Most people think the obvious place to mount shop lights is on the ceiling. However, in my shop I also have a couple of 48" light sets mounted VERTICALLY...on shop-made stands I put together with 2x4s and casters. It's really amazing how much more light I get directed where I need it most...usually where my hands are.

I also dido the suggestion for using T8s. My Phillips 32w Natural Sunshine bulbs are absolutely stunning. I think they cost me about $7 each at Home Depot. This purchase was definitely a no-brainer.

Buying the fixtures was not as easy. I was totally confused by the vast differences in price I kept finding between what seemed to be similar products. After some careful digging around (at the bottom of the shelf) I found some compatible T8 fixtures for about $8 each. Still don't know why a very similar fixture can cost as much as $50. That's just crazy.


----------



## TexasTimbers (Oct 17, 2006)

Andy your handle did not escape me! :thumbsup: one of my wife's and mine fav movies. 

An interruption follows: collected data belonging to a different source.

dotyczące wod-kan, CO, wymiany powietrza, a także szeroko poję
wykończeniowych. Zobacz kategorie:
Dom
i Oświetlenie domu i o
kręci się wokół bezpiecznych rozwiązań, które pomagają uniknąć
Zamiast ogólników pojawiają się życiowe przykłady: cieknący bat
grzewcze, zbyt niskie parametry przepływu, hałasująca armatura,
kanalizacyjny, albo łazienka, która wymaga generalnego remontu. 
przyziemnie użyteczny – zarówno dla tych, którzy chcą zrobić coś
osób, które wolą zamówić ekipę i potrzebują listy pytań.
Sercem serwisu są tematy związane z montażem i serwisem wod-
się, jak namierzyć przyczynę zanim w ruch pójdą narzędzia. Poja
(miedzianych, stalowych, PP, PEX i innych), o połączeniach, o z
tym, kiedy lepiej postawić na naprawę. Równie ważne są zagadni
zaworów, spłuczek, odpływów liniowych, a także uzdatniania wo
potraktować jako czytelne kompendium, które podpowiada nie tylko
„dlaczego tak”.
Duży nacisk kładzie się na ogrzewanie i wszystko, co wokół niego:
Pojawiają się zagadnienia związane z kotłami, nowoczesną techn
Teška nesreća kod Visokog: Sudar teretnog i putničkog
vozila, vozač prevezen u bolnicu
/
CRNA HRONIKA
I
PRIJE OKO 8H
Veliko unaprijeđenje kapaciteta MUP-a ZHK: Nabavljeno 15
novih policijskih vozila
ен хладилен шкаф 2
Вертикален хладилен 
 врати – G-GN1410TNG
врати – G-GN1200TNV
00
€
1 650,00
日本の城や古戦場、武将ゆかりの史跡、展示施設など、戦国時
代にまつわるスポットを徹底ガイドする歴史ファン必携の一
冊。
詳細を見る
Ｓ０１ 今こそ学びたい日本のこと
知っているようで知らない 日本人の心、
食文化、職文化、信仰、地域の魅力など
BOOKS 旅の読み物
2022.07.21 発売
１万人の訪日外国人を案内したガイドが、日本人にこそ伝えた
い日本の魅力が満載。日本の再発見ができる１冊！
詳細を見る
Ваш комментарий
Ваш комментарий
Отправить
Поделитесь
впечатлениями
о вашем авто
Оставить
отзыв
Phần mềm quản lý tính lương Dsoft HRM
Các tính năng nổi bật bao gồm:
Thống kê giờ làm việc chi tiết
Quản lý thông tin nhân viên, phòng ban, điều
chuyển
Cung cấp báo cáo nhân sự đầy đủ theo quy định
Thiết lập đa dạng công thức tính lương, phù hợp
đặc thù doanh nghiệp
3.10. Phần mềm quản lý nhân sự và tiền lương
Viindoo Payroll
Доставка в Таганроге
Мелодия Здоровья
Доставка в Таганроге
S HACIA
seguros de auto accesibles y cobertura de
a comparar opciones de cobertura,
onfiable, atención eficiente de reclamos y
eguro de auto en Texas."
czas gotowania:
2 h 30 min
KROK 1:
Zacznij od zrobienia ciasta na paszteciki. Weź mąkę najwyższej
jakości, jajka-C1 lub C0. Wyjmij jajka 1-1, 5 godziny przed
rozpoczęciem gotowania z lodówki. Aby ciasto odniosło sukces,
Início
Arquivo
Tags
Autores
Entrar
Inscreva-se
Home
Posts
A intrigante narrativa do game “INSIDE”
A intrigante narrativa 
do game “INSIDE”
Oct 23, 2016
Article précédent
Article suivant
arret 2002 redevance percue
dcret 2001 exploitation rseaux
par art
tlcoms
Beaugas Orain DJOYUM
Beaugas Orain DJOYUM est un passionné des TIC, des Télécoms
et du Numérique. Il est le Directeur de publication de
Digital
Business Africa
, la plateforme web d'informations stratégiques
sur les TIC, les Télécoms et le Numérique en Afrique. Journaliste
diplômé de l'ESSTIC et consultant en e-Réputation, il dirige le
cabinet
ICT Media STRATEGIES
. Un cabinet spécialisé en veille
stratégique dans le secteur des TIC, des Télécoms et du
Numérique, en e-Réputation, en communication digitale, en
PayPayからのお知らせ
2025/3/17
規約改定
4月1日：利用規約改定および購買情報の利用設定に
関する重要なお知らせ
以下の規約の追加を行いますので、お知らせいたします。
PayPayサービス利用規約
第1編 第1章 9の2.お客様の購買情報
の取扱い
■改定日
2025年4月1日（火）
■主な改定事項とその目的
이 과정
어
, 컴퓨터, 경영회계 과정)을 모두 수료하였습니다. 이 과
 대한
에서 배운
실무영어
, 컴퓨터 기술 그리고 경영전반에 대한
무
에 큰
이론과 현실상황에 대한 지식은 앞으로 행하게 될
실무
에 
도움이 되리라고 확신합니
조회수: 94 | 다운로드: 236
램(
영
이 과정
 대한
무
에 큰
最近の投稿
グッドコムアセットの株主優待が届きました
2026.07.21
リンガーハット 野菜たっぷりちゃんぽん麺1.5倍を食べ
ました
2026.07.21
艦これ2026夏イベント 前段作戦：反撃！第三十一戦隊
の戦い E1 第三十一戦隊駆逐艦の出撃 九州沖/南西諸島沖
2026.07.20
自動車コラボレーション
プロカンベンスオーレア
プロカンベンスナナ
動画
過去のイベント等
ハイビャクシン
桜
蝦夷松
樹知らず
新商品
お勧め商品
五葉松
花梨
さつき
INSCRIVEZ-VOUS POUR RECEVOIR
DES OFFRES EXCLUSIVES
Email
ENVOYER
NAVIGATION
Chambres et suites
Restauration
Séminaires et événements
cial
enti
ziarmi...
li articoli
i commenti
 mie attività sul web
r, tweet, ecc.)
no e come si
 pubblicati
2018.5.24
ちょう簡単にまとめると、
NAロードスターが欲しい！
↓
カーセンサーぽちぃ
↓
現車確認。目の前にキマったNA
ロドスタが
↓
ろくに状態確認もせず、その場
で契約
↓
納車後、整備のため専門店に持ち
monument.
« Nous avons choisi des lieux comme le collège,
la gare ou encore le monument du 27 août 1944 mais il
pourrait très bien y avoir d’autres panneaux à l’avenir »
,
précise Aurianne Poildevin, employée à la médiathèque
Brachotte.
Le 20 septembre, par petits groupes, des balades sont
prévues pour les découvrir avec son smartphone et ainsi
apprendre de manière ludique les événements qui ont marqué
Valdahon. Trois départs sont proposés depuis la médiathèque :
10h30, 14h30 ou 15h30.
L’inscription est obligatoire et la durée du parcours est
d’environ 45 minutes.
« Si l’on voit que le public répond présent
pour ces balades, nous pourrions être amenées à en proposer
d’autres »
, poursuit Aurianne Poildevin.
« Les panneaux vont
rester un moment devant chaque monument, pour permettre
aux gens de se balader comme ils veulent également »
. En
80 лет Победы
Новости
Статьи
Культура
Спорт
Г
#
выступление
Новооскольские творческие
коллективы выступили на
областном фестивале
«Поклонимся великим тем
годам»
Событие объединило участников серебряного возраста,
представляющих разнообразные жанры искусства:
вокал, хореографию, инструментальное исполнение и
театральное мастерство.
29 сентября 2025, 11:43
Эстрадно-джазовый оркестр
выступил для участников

Hey on the lighting anyway you could [post a pic? I am a lisenced electrician - in the interest of honesty it's expired and I need to do a mere 2 hours of CE - but my point is all my epxerience around electrical and I have never heard of vertical lighting. really got my interest piqued.

On the T8s I agree and re: your question as to difference in fixture costs, it's a combination of whether the fixture is a "utitlity" grade (lighter gauge metal) and if it's a "shop" or "finish" design and the type of ballasts inside. There may be more reasons too but i don't know what they are.


----------



## Handyman (Jan 2, 2008)

WDChew said:


> I've heard it is closer to Chicago from Texarcana than it is to El Paso.


I drove home once from El paso Tx straight threw to Lake Charles, La. Left at 5am and got home at 2:30 am next day. Right at 1000 miles I was one tide puppy whan I got home.


----------



## coolpete234 (Aug 13, 2008)

Handyman said:


> I drove home once from El paso Tx straight threw to Lake Charles, La. Left at 5am and got home at 2:30 am next day. Right at 1000 miles I was one _*tide puppy*_ whan I got home.


Is that the opposite of a sea cat? :smile:


----------